Previously, Worrells published an article concerning the effect of a secured creditor proving for their debts. To recap, they discussed the case of Surfers Paradise Investments Pty Ltd (in liq) v. Davoren Nominees Pty Ltd  1 QR 567 That same issue has recently been revisited by the Federal Court in Provident Capital Ltd v Kelso Builders Supplies Pty Ltd (in liq)  FCA 868.
Under section 554E of the Corporations Act 2001, when an insolvent company is being wound up, secured creditors cannot prove for the whole or part of a secured debt. However, if a creditor surrenders the security to the liquidator, then the creditor can prove for the whole of the secured debt (554E(3)).
What caused difficulties in both Surfers Paradise Investments and the Provident Capital cases was section 554E(5) which says that when the security is not realised or surrendered then the creditor is allowed to estimate its value and prove for the balance due after they estimate the value.
In Surfers Paradise Investments, Davoren Nominees had lodged a proof of debt, voted and received and banked a dividend. The Court of appeal found there that by lodging a proof of debt where the value of the security was nil and accepting and depositing the dividend cheque, the secured creditor had elected to surrender the benefit of the security. That highlights one of the traps for secured creditors in an insolvency situation.
In Provident Capital, Provident had a charge over Kelso who was later placed into liquidation. Provident had two charges over Kelso’s properties, namely a Hot Springs Health Resort at Moree and over a factory and land in Wentworthville.

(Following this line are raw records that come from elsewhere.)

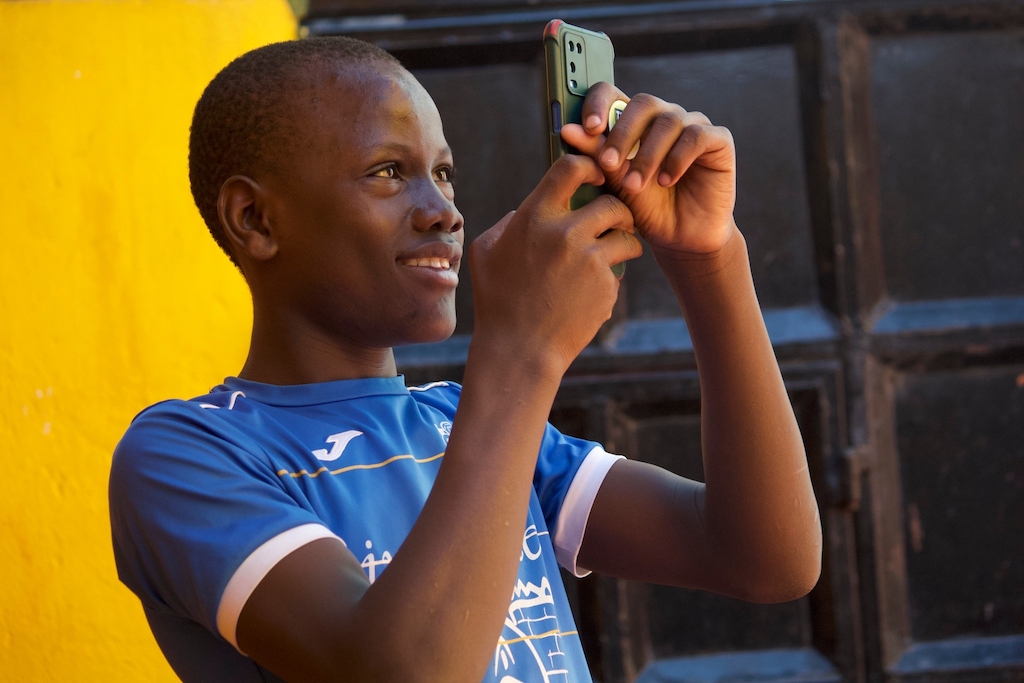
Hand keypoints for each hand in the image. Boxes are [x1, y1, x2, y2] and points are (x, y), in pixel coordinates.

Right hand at [469, 154, 640, 373]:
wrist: (519, 350)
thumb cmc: (497, 302)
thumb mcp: (486, 254)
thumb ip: (507, 225)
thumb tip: (524, 211)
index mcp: (534, 217)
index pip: (571, 168)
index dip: (591, 166)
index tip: (599, 176)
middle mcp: (565, 231)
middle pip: (612, 202)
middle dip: (618, 212)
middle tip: (615, 223)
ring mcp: (589, 258)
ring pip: (626, 236)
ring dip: (625, 242)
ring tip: (617, 253)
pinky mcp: (606, 284)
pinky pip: (620, 270)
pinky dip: (612, 278)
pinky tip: (593, 292)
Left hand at [561, 83, 736, 256]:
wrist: (681, 239)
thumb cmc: (647, 210)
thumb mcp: (616, 184)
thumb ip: (596, 156)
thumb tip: (568, 130)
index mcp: (635, 122)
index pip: (614, 93)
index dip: (599, 102)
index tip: (588, 128)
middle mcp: (664, 117)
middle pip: (643, 102)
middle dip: (622, 133)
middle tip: (610, 164)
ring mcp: (692, 125)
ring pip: (669, 121)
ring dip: (647, 155)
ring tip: (636, 186)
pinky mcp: (718, 140)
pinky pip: (696, 136)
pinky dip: (677, 159)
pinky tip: (666, 181)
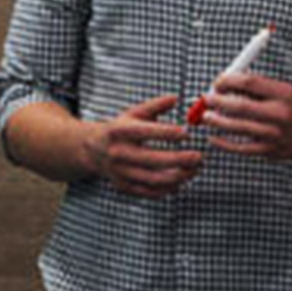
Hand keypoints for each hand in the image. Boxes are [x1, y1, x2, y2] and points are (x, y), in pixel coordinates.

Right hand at [79, 94, 204, 197]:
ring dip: (178, 177)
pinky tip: (182, 181)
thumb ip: (156, 105)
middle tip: (199, 157)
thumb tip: (176, 98)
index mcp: (120, 131)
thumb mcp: (134, 113)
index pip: (145, 132)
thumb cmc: (121, 128)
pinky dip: (168, 189)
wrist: (92, 150)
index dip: (167, 133)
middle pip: (152, 160)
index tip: (187, 133)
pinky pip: (149, 192)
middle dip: (179, 160)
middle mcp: (118, 153)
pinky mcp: (124, 186)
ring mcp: (120, 172)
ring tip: (195, 170)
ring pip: (153, 179)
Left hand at [195, 70, 291, 161]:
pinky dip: (224, 143)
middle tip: (205, 99)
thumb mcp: (287, 91)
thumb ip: (260, 88)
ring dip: (217, 121)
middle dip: (218, 102)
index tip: (218, 81)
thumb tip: (228, 83)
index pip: (250, 83)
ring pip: (237, 127)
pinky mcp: (269, 151)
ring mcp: (274, 134)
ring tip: (205, 116)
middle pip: (240, 106)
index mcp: (284, 93)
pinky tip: (214, 137)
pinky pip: (240, 148)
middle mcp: (279, 114)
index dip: (228, 80)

The Wentworthville property was destroyed by a fire and Kelso’s insurance refused to pay out about $9 million for the damage. Kelso then sued QBE (their insurers) and during the litigation, went into liquidation. As the case against QBE was ongoing and worth about $9 million, the liquidator asked creditors to express interest in the case.
The solicitor for Provident, a Mr Tiernan was told that he needed to complete a proof of debt and a proxy so that the liquidator could estimate how much the security was worth. Mr Tiernan was then told that because someone had offered to purchase the Hot Springs for $3.5 million then the value of the security couldn’t be less than that.
Mr Tiernan attended a meeting of creditors pursuant to a proxy and lodged a proof of debt. In the proof of debt, Mr Tiernan (or Provident) did not put a value on the security. Various matters were voted on by a show of hands. Mr Teirnan, using his proxy, voted by a show of hands for many of the resolutions.
An application was brought to determine if Provident had surrendered the security. Given that Mr Tiernan had voted, the liquidators argued that Provident had surrendered its security. Mr Teirnan gave evidence that had he known the significance of the vote without estimating the value of the security, he would not have voted and obtained instructions from Provident as to how much the security was worth and would not have voted at the meeting.
It came on for hearing in the Federal Court at Sydney before Justice Jacobson who held that:-
(i) Voting on the voices or by way of show of hands is not a proper way to vote in respect of the value of the debt or claim.
(ii) Provident had to have made an unequivocal election vote to surrender the security and they had not done this.
(iii) Provident had only exhibited equivocal behaviour because they had lodged a proof of debt and voted by show of hands without providing a proper valuation of the security.
(iv) This was not enough to be an unequivocal election.
(v) Provident had not surrendered their security.
This is an example of the issues that can arise for all concerned when secured creditors vote in liquidations. Caution should be used by all concerned as, while in this case it did not arise, the benefit of security can be inadvertently waived to the detriment of the secured creditors.